* _EXERCISE GOAL_
Throughout the listing below, copy each line containing "Nolan".

* _DATA RECORDS_
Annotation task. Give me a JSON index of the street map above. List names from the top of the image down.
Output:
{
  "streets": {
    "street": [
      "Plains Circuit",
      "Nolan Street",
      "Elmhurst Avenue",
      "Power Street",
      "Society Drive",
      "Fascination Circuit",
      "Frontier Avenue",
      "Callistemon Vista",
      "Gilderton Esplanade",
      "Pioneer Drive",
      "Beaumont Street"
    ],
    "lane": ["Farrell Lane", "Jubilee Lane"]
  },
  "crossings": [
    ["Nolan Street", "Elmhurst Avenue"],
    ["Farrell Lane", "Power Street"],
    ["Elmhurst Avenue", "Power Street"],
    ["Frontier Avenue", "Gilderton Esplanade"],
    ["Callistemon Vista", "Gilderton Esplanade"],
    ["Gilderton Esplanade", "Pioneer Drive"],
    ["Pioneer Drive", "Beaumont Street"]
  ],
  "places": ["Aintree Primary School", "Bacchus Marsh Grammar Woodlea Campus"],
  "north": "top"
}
---
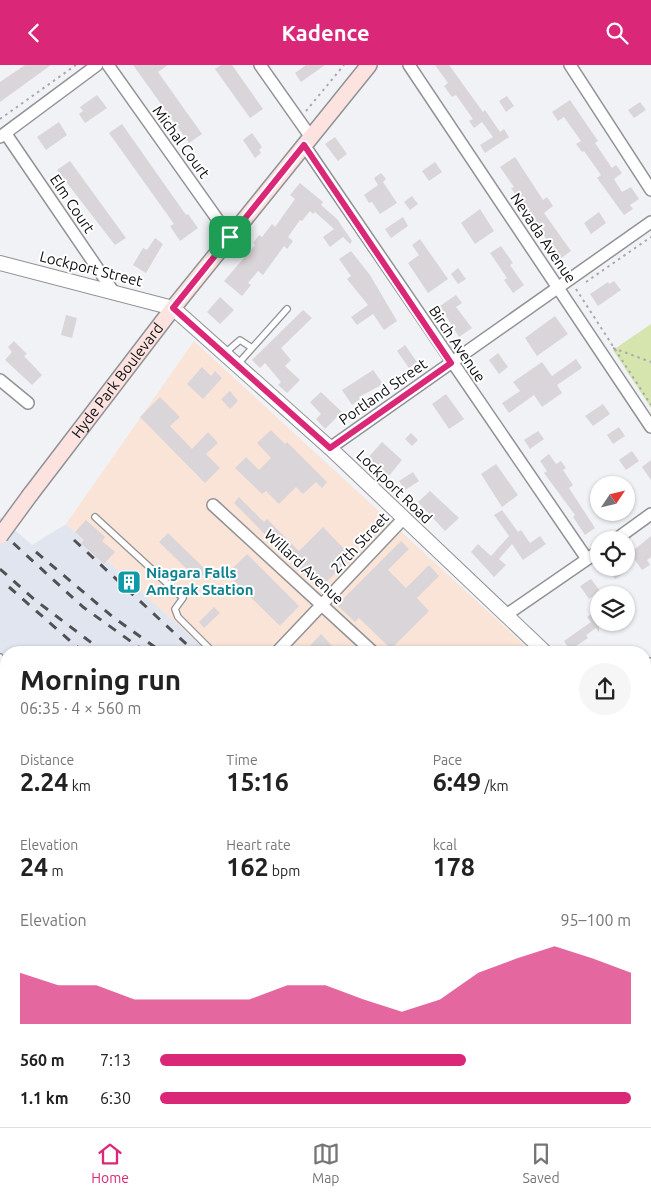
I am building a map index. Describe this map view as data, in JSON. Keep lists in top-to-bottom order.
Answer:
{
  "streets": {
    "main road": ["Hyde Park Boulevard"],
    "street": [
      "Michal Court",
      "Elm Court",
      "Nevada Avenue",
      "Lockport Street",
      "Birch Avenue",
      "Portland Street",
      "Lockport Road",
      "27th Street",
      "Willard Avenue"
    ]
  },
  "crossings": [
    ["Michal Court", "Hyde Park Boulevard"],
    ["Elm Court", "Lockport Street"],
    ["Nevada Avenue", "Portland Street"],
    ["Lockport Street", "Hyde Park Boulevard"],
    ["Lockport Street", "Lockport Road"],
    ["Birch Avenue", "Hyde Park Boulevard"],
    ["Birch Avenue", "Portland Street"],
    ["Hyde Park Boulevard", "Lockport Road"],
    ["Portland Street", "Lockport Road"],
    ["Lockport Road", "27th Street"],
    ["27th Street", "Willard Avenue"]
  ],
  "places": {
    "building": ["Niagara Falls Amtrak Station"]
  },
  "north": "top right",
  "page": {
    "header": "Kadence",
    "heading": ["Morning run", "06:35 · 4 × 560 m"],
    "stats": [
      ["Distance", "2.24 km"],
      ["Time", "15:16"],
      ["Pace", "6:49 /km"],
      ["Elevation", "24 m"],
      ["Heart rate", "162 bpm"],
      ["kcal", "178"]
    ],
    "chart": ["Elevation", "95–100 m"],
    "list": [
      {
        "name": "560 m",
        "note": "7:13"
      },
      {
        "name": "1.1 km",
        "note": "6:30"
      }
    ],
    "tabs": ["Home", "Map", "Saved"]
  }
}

* _RESPONSE_
      "Nolan Street",
    ["Nolan Street", "Elmhurst Avenue"],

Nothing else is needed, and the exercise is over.